• **Problems and tasks**:
**1.** Answer these from the passage on eros:
(a) Who teaches Socrates about eros?
(b) Which rituals do many Hellenists speculate that Socrates may have taken part in?
(c) Whose child is Eros, according to Socrates?
**2.** In the passage on eros, which qualities does Socrates say Eros is neither? List them all.

• **Extract to read**:
Professor Yuk Hui then noted that to understand "without it nothing would exist," one must turn to the Symposium’s discussion of eros (love/desire). The Symposium harbors religious or esoteric rituals revealed through Socrates’ discourse on eros. Socrates recounts Diotima’s teachings—he needs a teacher (Diotima) to instruct him on eros. Many Hellenists speculate from the text that Socrates may have participated in the Eleusinian Mysteries, with Diotima as his initiator. In these rituals (Lesser and Greater Mysteries), initiates undergo ascent and enlightenment, potentially seeing things invisible in ordinary life. What is eros? According to Socrates, Eros is neither beautiful nor ugly, neither rich nor poor, but intermediate—child of Resource (Poros) and Poverty (Penia). Eros is the pursuit of the desired object, which we desire precisely because we do not possess it. Yet we can never possess the desired object.

• **Dataset content**:
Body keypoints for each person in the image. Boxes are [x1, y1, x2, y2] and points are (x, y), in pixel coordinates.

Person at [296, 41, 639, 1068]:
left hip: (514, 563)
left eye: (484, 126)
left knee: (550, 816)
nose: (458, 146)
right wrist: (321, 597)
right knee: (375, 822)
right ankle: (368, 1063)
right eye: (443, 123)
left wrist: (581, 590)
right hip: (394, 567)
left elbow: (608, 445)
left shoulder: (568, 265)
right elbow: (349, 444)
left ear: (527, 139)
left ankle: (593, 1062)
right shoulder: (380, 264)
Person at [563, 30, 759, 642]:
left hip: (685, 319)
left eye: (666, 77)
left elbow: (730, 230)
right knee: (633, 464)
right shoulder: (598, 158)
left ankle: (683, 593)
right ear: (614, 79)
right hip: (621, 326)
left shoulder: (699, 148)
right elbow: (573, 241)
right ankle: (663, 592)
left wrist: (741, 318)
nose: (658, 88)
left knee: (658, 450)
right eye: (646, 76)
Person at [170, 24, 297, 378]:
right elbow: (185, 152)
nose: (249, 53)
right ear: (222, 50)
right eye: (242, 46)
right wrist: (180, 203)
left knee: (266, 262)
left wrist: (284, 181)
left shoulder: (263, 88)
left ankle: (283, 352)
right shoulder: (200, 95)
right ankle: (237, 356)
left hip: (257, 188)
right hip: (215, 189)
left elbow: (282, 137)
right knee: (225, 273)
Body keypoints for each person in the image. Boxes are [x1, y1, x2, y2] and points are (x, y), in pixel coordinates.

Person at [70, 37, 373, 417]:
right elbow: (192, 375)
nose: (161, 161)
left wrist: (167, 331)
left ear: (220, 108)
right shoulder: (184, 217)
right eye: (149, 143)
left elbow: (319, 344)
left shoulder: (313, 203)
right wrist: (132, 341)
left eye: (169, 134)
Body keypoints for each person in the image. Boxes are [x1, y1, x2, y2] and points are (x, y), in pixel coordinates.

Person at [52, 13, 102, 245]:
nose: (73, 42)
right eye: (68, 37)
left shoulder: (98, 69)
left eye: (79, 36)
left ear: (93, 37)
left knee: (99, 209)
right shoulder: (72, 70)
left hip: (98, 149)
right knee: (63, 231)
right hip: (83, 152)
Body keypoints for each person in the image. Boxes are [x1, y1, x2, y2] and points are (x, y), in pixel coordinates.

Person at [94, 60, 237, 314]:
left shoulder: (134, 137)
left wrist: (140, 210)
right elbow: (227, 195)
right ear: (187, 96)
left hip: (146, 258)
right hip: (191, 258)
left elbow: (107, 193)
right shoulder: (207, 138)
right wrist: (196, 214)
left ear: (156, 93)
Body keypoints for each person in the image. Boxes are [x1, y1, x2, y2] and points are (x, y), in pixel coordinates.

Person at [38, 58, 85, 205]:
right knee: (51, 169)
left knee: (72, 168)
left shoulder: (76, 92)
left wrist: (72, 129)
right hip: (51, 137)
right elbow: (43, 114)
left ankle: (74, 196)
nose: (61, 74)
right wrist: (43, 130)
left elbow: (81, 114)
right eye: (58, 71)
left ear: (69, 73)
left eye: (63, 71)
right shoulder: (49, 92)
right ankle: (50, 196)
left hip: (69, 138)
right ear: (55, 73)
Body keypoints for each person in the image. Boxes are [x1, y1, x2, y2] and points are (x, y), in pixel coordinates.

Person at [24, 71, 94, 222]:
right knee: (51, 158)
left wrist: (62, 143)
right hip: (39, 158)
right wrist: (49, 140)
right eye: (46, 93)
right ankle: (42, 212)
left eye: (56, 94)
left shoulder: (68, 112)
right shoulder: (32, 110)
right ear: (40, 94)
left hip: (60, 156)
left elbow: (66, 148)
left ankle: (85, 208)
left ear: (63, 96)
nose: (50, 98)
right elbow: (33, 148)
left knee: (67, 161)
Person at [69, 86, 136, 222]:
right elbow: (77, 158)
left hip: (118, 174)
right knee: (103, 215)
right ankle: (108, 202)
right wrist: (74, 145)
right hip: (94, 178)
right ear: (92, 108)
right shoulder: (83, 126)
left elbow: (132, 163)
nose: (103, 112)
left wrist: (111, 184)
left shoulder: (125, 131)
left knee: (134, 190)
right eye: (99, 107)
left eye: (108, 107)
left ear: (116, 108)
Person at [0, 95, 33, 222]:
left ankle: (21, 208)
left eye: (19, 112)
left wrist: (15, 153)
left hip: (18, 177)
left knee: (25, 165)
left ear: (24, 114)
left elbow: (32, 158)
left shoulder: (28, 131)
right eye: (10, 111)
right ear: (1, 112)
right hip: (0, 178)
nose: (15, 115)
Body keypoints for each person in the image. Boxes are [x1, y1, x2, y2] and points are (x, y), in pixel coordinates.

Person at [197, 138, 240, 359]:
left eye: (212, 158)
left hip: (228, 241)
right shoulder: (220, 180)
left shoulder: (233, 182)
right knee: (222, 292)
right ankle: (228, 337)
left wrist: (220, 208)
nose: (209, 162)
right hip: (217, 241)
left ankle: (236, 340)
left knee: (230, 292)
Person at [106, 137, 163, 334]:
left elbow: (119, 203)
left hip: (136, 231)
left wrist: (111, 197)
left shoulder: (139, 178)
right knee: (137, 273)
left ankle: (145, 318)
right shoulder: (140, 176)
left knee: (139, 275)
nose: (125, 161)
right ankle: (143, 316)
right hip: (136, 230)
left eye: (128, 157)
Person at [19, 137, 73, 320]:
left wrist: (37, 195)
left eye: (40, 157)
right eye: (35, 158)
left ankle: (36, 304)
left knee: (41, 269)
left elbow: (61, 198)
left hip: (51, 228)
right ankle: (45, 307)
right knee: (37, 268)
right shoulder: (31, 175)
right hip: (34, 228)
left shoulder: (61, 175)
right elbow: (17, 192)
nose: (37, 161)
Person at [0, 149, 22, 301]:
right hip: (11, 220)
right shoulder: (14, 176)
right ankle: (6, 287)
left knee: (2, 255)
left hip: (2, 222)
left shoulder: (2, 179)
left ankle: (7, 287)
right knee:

• **Responses per task**:
**1.**
(a) Diotima
(b) The Eleusinian Mysteries
(c) Resource (Poros) and Poverty (Penia)

**2.**
- beautiful
- ugly
- rich
- poor